┌─ Data provided

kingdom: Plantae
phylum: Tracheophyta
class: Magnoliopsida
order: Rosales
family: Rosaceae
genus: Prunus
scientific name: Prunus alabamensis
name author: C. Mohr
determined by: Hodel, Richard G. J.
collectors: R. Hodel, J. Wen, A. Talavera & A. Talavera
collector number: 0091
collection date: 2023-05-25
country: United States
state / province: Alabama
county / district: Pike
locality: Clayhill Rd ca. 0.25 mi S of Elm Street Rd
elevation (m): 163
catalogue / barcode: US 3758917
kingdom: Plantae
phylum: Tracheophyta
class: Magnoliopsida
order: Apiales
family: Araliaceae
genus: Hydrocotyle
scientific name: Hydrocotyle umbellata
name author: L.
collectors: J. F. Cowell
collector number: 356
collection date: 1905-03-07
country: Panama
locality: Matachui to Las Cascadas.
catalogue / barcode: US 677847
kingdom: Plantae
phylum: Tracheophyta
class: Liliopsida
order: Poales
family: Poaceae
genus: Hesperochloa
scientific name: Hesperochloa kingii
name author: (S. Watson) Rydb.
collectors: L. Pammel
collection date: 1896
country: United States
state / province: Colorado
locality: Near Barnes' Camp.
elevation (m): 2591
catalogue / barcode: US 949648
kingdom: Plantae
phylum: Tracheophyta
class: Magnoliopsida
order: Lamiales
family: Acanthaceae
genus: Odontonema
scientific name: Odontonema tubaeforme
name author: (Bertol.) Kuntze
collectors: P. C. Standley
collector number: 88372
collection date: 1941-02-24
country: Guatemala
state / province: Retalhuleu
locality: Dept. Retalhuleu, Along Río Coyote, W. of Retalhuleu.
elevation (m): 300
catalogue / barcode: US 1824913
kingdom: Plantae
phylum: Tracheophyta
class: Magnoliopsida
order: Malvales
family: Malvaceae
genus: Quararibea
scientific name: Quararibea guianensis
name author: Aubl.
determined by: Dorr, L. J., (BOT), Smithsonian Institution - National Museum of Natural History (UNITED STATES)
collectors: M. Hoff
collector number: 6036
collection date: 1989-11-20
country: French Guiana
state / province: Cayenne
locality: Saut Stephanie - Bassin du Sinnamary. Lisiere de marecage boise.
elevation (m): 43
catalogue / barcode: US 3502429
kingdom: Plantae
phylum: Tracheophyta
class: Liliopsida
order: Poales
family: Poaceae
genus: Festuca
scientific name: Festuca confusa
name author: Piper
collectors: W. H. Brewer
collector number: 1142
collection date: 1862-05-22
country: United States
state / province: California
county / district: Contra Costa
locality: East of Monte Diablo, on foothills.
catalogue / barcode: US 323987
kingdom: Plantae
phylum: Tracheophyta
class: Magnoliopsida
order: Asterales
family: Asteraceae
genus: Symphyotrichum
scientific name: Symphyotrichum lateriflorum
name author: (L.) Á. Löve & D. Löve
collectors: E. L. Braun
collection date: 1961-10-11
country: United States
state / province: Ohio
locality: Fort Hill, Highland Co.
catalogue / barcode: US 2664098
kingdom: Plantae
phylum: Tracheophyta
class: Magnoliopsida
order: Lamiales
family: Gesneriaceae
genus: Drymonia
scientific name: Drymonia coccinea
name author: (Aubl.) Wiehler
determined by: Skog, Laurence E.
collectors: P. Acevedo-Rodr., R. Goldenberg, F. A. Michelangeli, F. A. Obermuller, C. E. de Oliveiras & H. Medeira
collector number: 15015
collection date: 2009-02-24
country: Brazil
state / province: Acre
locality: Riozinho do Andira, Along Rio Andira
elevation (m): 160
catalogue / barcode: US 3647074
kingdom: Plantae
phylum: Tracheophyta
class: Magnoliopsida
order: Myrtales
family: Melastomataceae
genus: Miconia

└─

#### [Challenge]
Quote the listing above from the line containing "collectors: M. Hoff" to the line containing "county / district: Contra Costa", both included.

#### [Solution below]
collectors: M. Hoff
collector number: 6036
collection date: 1989-11-20
country: French Guiana
state / province: Cayenne
locality: Saut Stephanie - Bassin du Sinnamary. Lisiere de marecage boise.
elevation (m): 43
catalogue / barcode: US 3502429
kingdom: Plantae
phylum: Tracheophyta
class: Liliopsida
order: Poales
family: Poaceae
genus: Festuca
scientific name: Festuca confusa
name author: Piper
collectors: W. H. Brewer
collector number: 1142
collection date: 1862-05-22
country: United States
state / province: California
county / district: Contra Costa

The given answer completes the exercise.